I then explored the highest value contributor to the consolidation account and there was very similar activity with the majority of incoming funds from exchanges, and unknown sources which appeared to be individuals. There were many round number payments which supported this account being involved in a giveaway scam, and all transactions were within the last 8 days, tallying with the spate of domain registrations from Leron Gennyy.
It therefore appears that the wider scam factory has netted at least $100k from copy and paste giveaway scams.
However this wasn’t all I found — the numbers started getting bigger when I followed the flow of funds out from the consolidation account.
Of the ~$100k moved into the consolidation account, only $48k had been sent onwards so I looked to find where this had moved to.
$7k had been sent to the DEX 1Inch, $230 was moved to coin swap service FixedFloat, and $1,600 was sent to Binance. $5k was sent out to an account that pooled in $35k of funds from other accounts. This pooled account only had activity on December 1st and a ‘straight in-out’ pattern:
- $1k moved to an account which pooled in another $33k and then sent all funds to KuCoin
- $8k moved to an account which then pooled in $122k
- The remaining £30k was the pooled into an account with the $122k and then this now $150k was sent to crypto exchange Biget.
This $40k was moved to 3 accounts:
What’s therefore notable is that this initial $5k from the consolidation account looks to have been merged with $140k worth of scammed funds from other accounts under the control of the hacker.
We’re now therefore not looking at a c$100k scam income, but at least a $240k scam!
I then followed the final ~$30k payment out from the consolidation account which just two hops later was pooled with $130k from other accounts. We’re now looking at a scam worth at least $370k! Certainly much bigger than the initial estimates of $7k and really highlighting the scam factory nature of this discovery.
However this isn’t where the funds stopped. Instead the full $164k was sent onto an account which has had total incoming flows of $9.1m and outgoing flows of $8.2m! Either this is an unlabelled service, a change of ownership or the scammers have hit the big time.
So I looked to find evidence supporting either of these ideas.
The account had conducted 4,488 transactions from 17th October to today. A busy account by all accounts.
Looking at the destination of funds exposure of this account, 45% ($3.7m) has been sent to various exchanges and 47% ($3.8m) ends up in unlabelled accounts, not moving any further. This doesn’t necessarily point to any of the hypotheses.

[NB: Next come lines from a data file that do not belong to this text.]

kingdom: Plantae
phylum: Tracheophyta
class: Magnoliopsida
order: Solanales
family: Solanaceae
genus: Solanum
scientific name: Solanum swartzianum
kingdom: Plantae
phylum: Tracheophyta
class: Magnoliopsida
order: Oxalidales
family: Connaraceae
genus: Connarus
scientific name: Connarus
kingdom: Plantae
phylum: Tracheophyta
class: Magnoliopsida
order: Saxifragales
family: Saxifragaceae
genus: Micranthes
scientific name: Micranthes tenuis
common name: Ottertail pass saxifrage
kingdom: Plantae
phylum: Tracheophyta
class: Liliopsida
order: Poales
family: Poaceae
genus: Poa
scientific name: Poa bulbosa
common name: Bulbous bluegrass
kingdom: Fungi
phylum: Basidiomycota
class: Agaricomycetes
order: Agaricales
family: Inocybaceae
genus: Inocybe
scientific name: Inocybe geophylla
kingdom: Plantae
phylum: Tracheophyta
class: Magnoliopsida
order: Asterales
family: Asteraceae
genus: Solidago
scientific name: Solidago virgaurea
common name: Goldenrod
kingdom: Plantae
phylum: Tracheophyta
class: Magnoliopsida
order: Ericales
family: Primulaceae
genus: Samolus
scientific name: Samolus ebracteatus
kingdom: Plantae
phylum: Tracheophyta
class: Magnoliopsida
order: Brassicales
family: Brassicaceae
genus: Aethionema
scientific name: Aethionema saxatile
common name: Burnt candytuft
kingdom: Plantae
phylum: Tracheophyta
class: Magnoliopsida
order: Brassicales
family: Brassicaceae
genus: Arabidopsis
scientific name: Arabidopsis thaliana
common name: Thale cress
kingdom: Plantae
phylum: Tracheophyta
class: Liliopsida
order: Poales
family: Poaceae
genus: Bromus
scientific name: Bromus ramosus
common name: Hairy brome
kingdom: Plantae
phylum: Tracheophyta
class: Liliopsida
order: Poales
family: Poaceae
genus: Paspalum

Looking at the source of funds is perhaps a more interesting picture! For the top 5 accounts sending funds in (representing $2.3m of the $9.1m), $260k is coming in from an account which has 69% of its funds from Tornado Cash — the now sanctioned mixer (although this activity was all pre-sanctions). $900k is coming from an account which was first active in 2017 and then didn’t move funds until this year. $500k is coming in from accounts which are primarily funded from Binance but also has $1m+ ties to sanctioned exchange Garantex. ~$300k is coming in from an account which is primarily funded from Huobi, and another ~$300k is mainly funded from Binance and FTX. So it appears that that this $9.1m account has lots of links to other exchanges and certainly some illicit connections with sanctioned actors. Whether this is part of the scam or a cash out point is uncertain though.
So what is clear is that my stumble upon a $7k giveaway scam is part of a much bigger Russian-linked scam factory which appears to have scammed people from at least $370k, and potentially part of a multi-million pound criminal activity.